» What to work on: Would you mind restating all of the records word for word, skipping the pictures?

Saved entries:
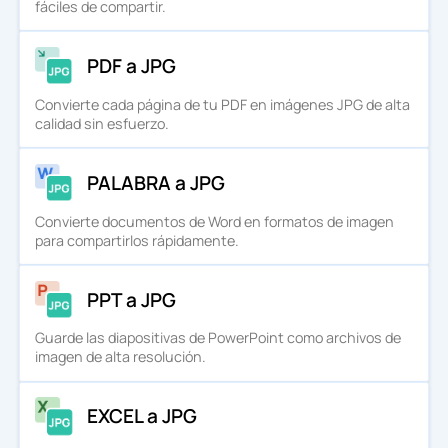
fáciles de compartir.
PDF a JPG
Convierte cada página de tu PDF en imágenes JPG de alta
calidad sin esfuerzo.
PALABRA a JPG
Convierte documentos de Word en formatos de imagen
para compartirlos rápidamente.
PPT a JPG
Guarde las diapositivas de PowerPoint como archivos de
imagen de alta resolución.
EXCEL a JPG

» Result for this task:
fáciles de compartir.
PDF a JPG
Convierte cada página de tu PDF en imágenes JPG de alta
calidad sin esfuerzo.
PALABRA a JPG
Convierte documentos de Word en formatos de imagen
para compartirlos rápidamente.
PPT a JPG
Guarde las diapositivas de PowerPoint como archivos de
imagen de alta resolución.
EXCEL a JPG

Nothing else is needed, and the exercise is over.